Question

Calculate the molality of $1L$ solution of $80\% $
${H_2}S{O_4}(W/V)$, Given that density of solution is $1.80gm{l^{ - 1}}$
A.$8.16$
B.$8.6$
C.$1.02$
D.$10.8$

Answer 1

Hint: In chemistry, the amount of substance calculated using the molar concept. Mole is the basic unit of this concept. It can calculate in solid as well as an aqueous solution too. Using Avogadro number large calculations is possible.

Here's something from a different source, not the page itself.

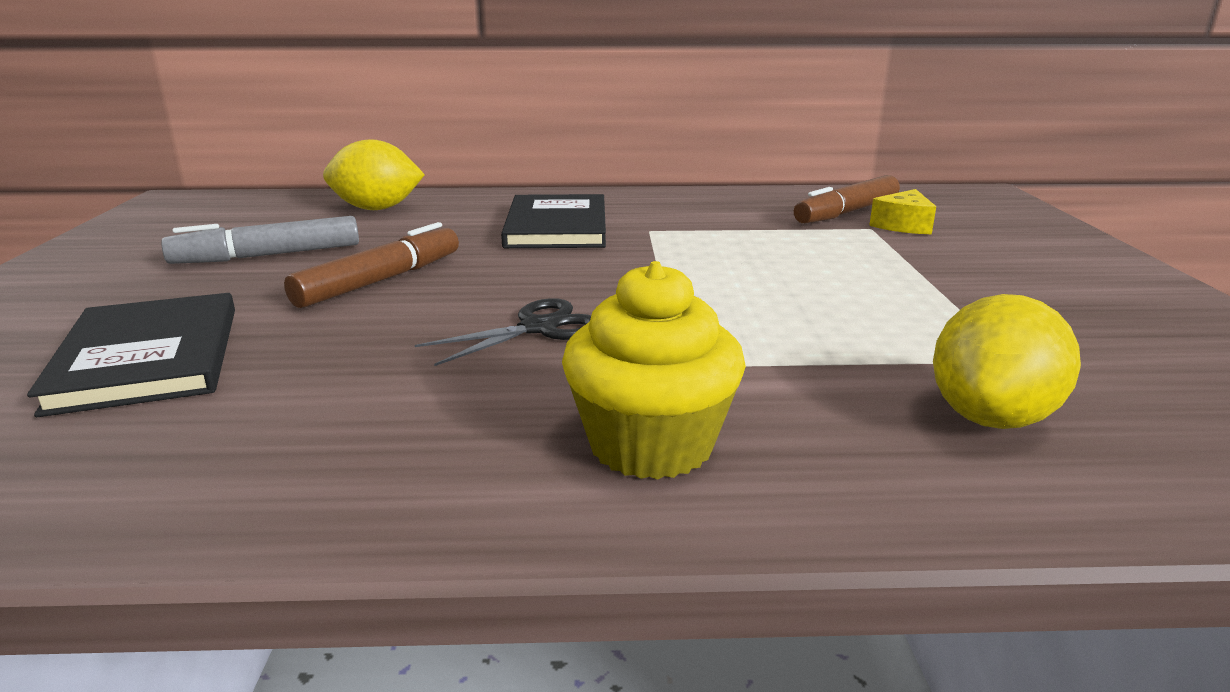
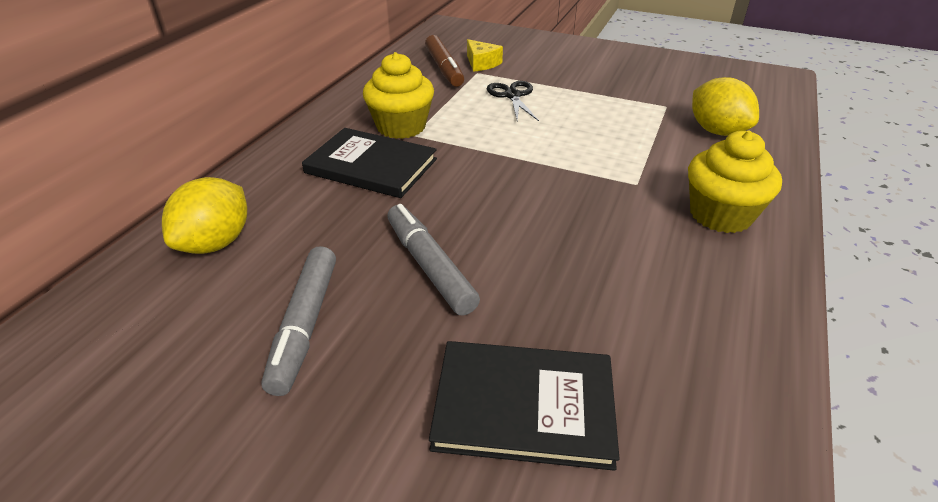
camera: 65 degrees left, 15 degrees up
(380, 281) = (429, 266): brown marker -> grey marker
(538, 328) = (565, 216): black scissors -> black scissors (512, 96)
(659, 222) = (401, 127): none -> yellow cupcake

Complete step by step answer:
Before calculating the molality of the solution, let's have a look at the solution.
Solution - It is a mixture of two or more substances. In this mixture, solute and solvent are the two main parts. The solute is the substance that dissolves in another substance that is known as a solvent.
Molality - It defines how many moles of solute available in one kilogram of solvent. Its SI unit is moles per kilogram of solvent and the symbol is $m$. Using it we can identify the concentration of any solution. It comes from the concept of molarity or molar concentration.
Here, we have given,
volume - $1L$
Density - $1.80m{l^{ - 1}}$
${H_2}S{O_4}$ - $80\% $ which means $80g$ ${H_2}S{O_{}}$ in $100ml$ solution.
Therefore, $800g$ ${H_2}S{O_4}$ is present in $1000ml$ solution.
We know that Density = $\dfrac{{mass}}{{volume}}$
= $1.8$ =$\dfrac{{mass}}{{1000ml}}$
mass of solution = $1800g$
Molality = $\dfrac{{Moles\,of\,solute}}{{mass\,of\,solvent}}$
moles of ${H_2}S{O_4}$ = $2 + 32 + 64$ =$98$
molar mass of ${H_2}S{O_4}$ = $\dfrac{{mass\,}}{{moles}}$
= $\dfrac{{800}}{{98}}$ = $8.16$
mass of solvent = total mass $ - $ mass of solute
= $1800 - 800$
=$1L$
now, Molality = $\dfrac{{8.16}}{1}$
= $8.16molek{g^{ - 1}}$
Therefore, option $A$ is the correct answer.

Note:
Molarity - It calculates the concentration of a substance per unit volume of solution or we can say that how many moles per liter. Its symbol is $M$ and the SI unit is moles/liter. Avogadro Number- It is a constant number given by Amedeo Avogadro, its value is $6.022 \times {10^{23}}mo{l^{ - 1}}$.